45PM26第45回 第2種ME技術実力検定試験 過去問

Ⅰ 基礎的知識MEの基礎的知識生体電位・モニタ/脳波・脳機能計測

手術中に患者の前額部に貼った電極により麻酔深度をスコア化する機器はどれか。

解答・解説を見る

正解: 1

正答

1

この問題のポイント

この問題では、手術中の麻酔深度モニタとして用いられる機器を選びます。

キーワードは、次の2つです。

  • 前額部に貼った電極
  • 麻酔深度をスコア化

この組合せから、BIS モニタを判断します。

解説

BIS モニタは、前額部に貼付した電極から脳波を測定し、その情報を解析して麻酔深度を数値化する装置です。

BIS は Bispectral Index の略で、脳波の周波数成分や位相情報などを解析し、麻酔薬による中枢神経系の抑制状態をスコアとして表示します。
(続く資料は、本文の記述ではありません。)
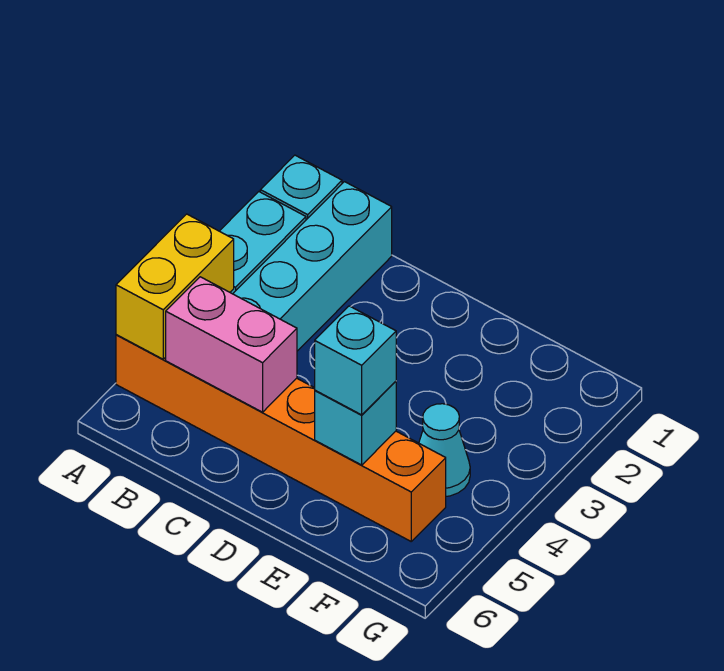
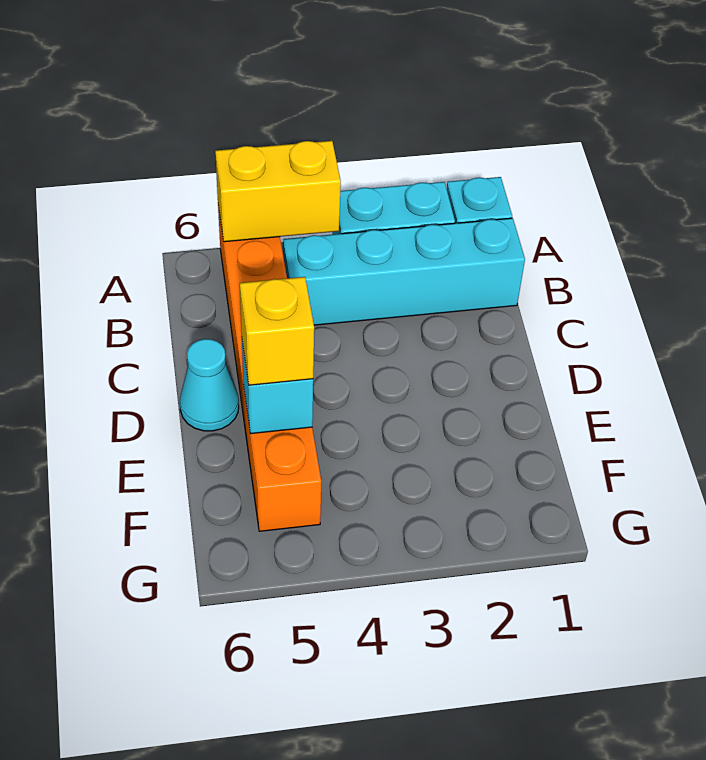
pink 1x2 brick [166,277,297,412] -> none
cyan 1x1 brick [315,306,396,415] -> yellow 1x1 brick [240,277,314,385]
cyan 1x1 cone [419,404,470,496] -> cyan 1x1 cone moved to [180,339,239,431]

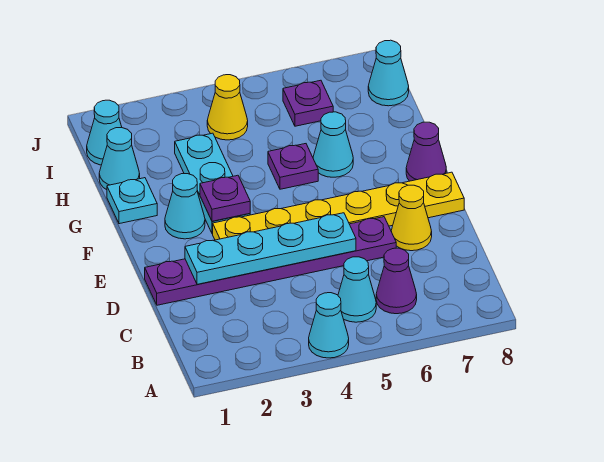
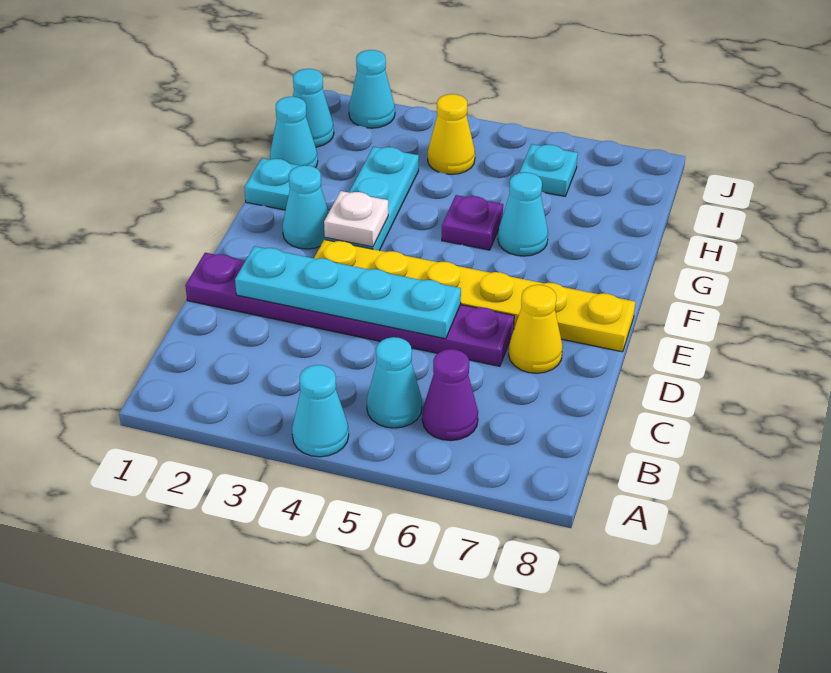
purple 1x1 plate [200,175,250,221] -> white 1x1 plate [324,191,388,247]
purple 1x1 cone [406,122,446,181] -> none
purple 1x1 plate [283,80,333,126] -> cyan 1x1 plate [519,144,578,196]
cyan 1x1 cone [368,40,409,106] -> cyan 1x1 cone moved to [349,50,395,128]

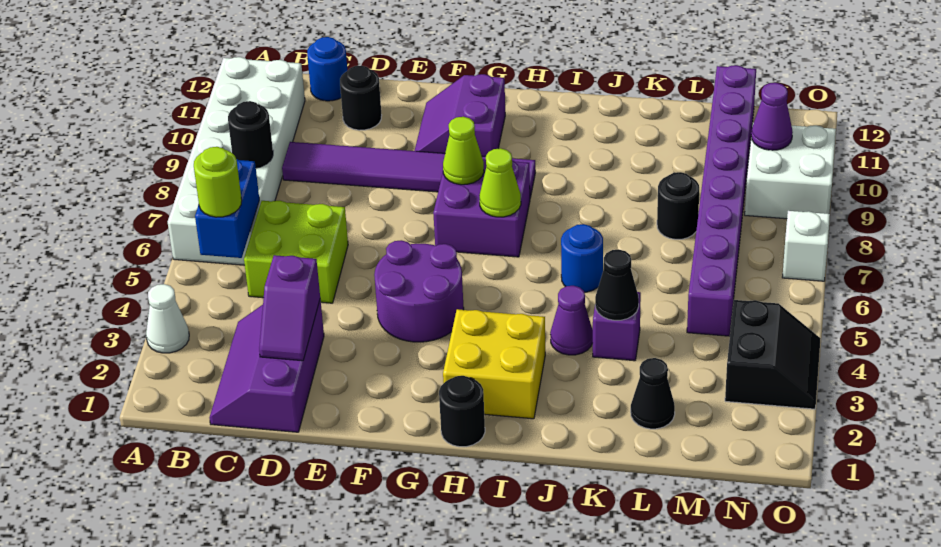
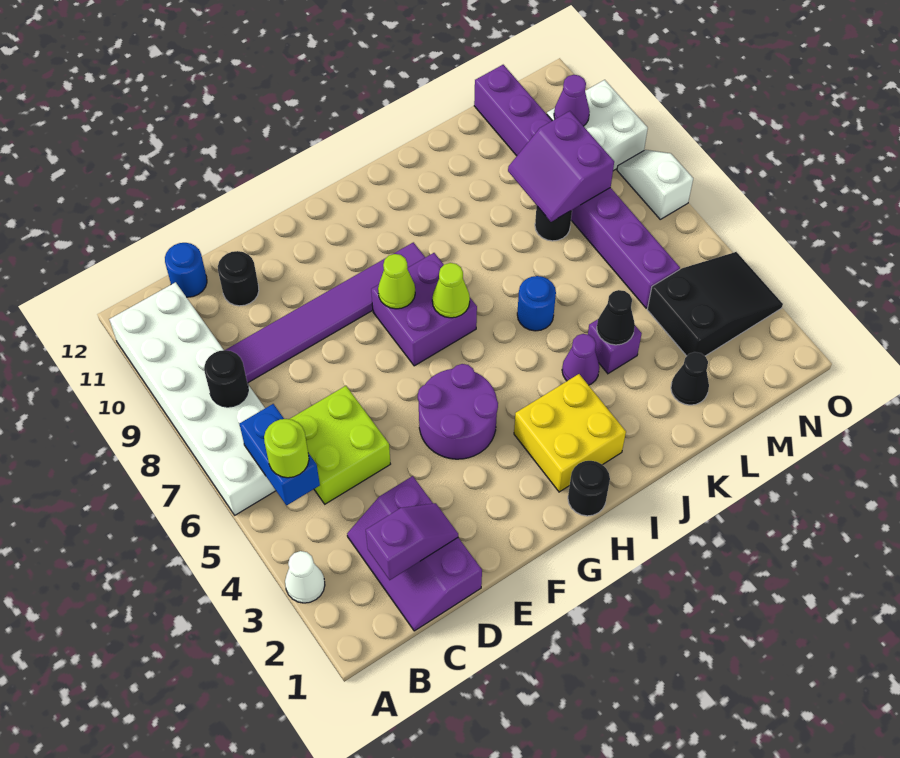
purple 1x2 slope [259,255,320,361] -> purple 1x2 slope turned to [366,503,458,580]
purple 2x2 slope [415,74,505,156] -> purple 2x2 slope moved to [508,111,614,222]
black 2x2 slope [725,300,821,409] -> black 2x3 slope [647,252,783,356]

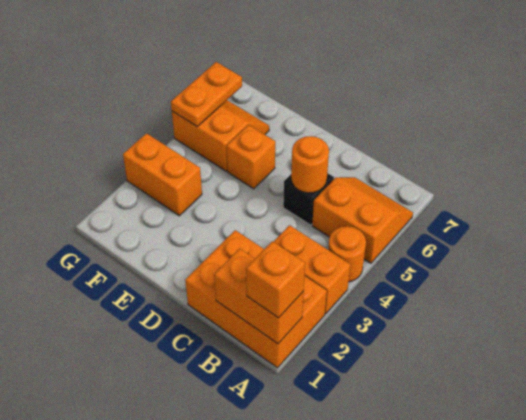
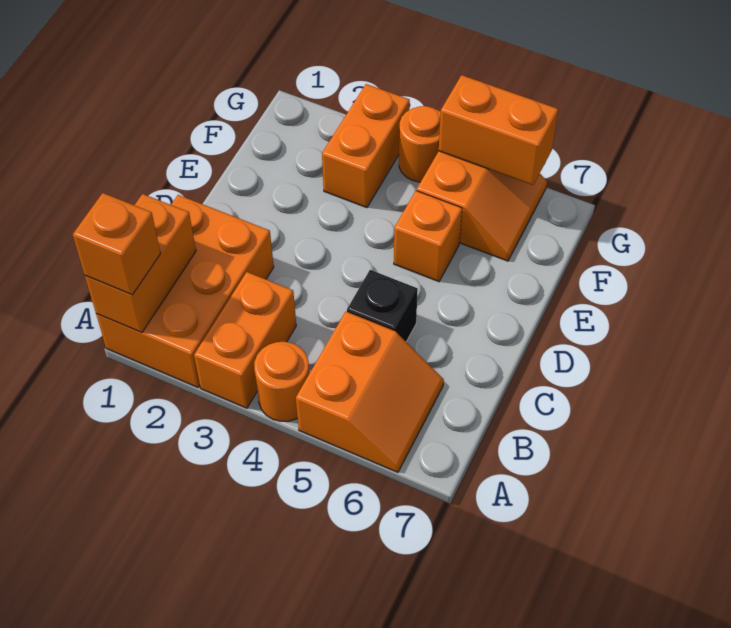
orange 1x1 round brick [291,136,329,193] -> orange 1x1 round brick moved to [399,106,441,182]
orange 1x2 plate [171,62,242,126] -> orange 1x2 brick [439,75,558,185]

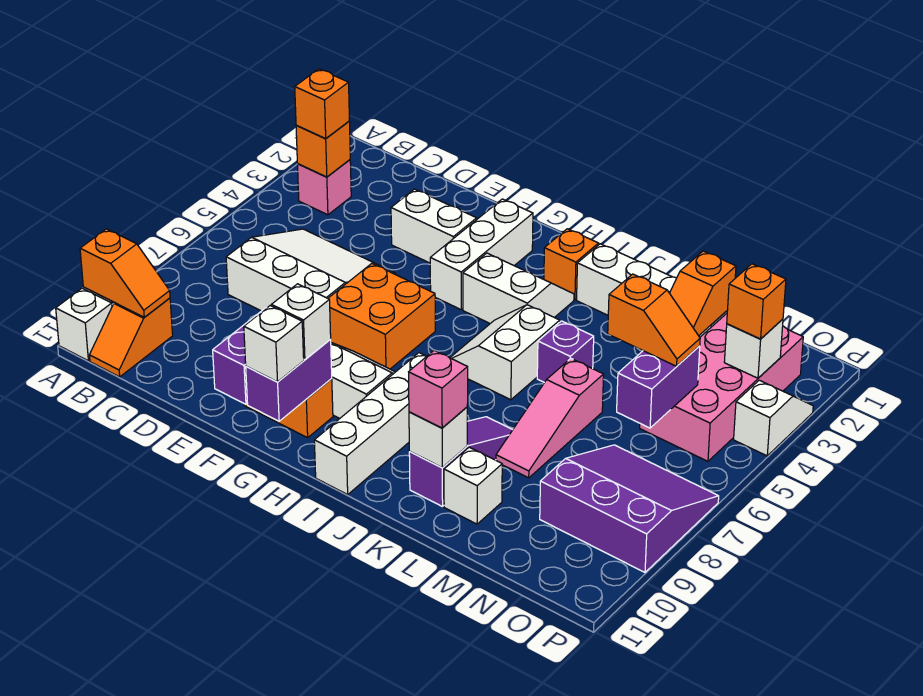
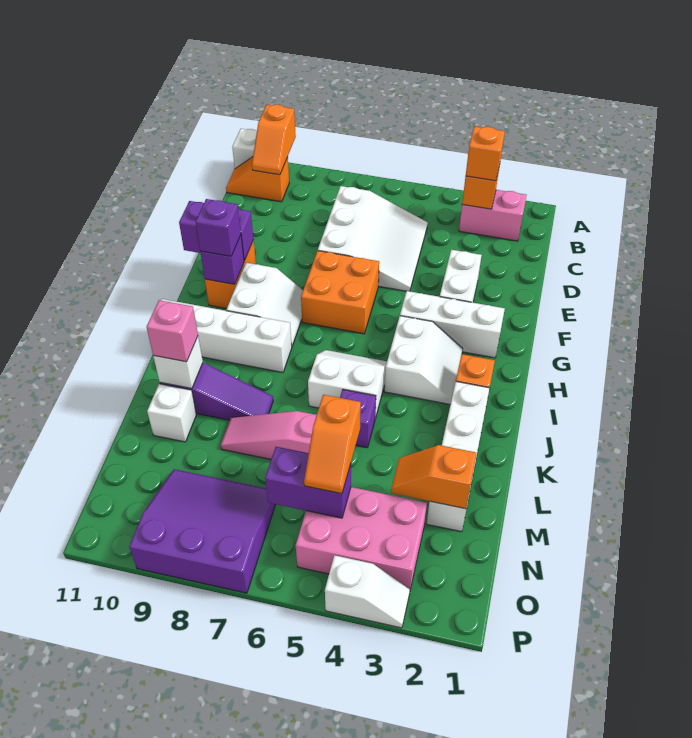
pink 1x1 brick [298,160,351,215] -> pink 1x2 brick [459,190,527,241]
purple 1x2 brick [246,340,332,421] -> purple 1x1 brick [200,235,244,284]
white 1x1 brick [272,284,331,360] -> purple 1x1 brick [196,199,241,256]
white 1x1 brick [244,306,304,382] -> none
pink 2x4 brick [640,314,803,461] -> pink 2x3 brick [296,487,427,589]
purple 3x3 slope [540,445,719,572] -> purple 3x3 slope turned to [129,469,276,593]
white 1x1 brick [724,319,783,378] -> none
orange 1x1 brick [727,264,786,339] -> none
BIS 値は一般に 0〜100 の範囲で表示されます。

  • 100に近い:覚醒に近い状態
  • 40〜60程度:全身麻酔中の目安として扱われる範囲
  • 0に近い:脳波活動が非常に低い状態

ただし、BIS 値だけで麻酔管理を行うわけではありません。血圧、心拍数、体動、呼吸、麻酔薬濃度、手術刺激なども合わせて総合的に判断します。

ひっかけポイント
前額部の電極で脳活動を見て、麻酔深度を数値化する装置はBIS モニタです。
NIRS は脳酸素化、カプノメータは二酸化炭素、大脳誘発電位計は刺激に対する脳の反応、電気眼振計は眼球運動を評価します。

選択肢の確認

1.BIS モニタ
正しい。
BIS モニタは、患者の前額部に貼った電極で脳波を検出し、麻酔深度をスコア化する機器です。手術中の全身麻酔管理で、覚醒状態や鎮静の深さを評価する補助として用いられます。

2.NIRS
誤り。
NIRS は近赤外分光法を用いて、脳などの組織酸素飽和度を非侵襲的に評価する装置です。前額部にセンサを貼ることはありますが、主に脳酸素化を評価するものであり、麻酔深度をスコア化する装置ではありません。

3.カプノメータ
誤り。
カプノメータは、呼気中の二酸化炭素濃度や呼気終末二酸化炭素分圧を測定する装置です。人工呼吸中の換気状態、気管チューブの位置確認、循環状態の評価などに役立ちますが、前額部電極で麻酔深度を評価する装置ではありません。

4.大脳誘発電位計
誤り。
大脳誘発電位計は、光、音、電気刺激などを与えたときに大脳で生じる反応を記録する装置です。神経機能の評価や術中モニタリングに使われますが、前額部電極で麻酔深度を連続的にスコア化する代表的な装置ではありません。

5.電気眼振計
誤り。
電気眼振計は、眼球運動に伴う電位変化を記録し、眼振や平衡機能を評価する装置です。めまい検査などで用いられます。麻酔深度をスコア化する機器ではありません。

覚えるポイント

  • BIS モニタは、脳波を解析して麻酔深度を数値化する。
  • BIS モニタの電極は、主に前額部に貼付する。
  • BIS 値は一般に 0〜100 の範囲で表示され、値が低いほど脳活動の抑制が強い。
  • NIRSは組織酸素飽和度、特に脳酸素化の評価に用いる。
  • カプノメータは呼気中の二酸化炭素を測定する。
  • 電気眼振計は眼球運動や眼振の評価に用いる。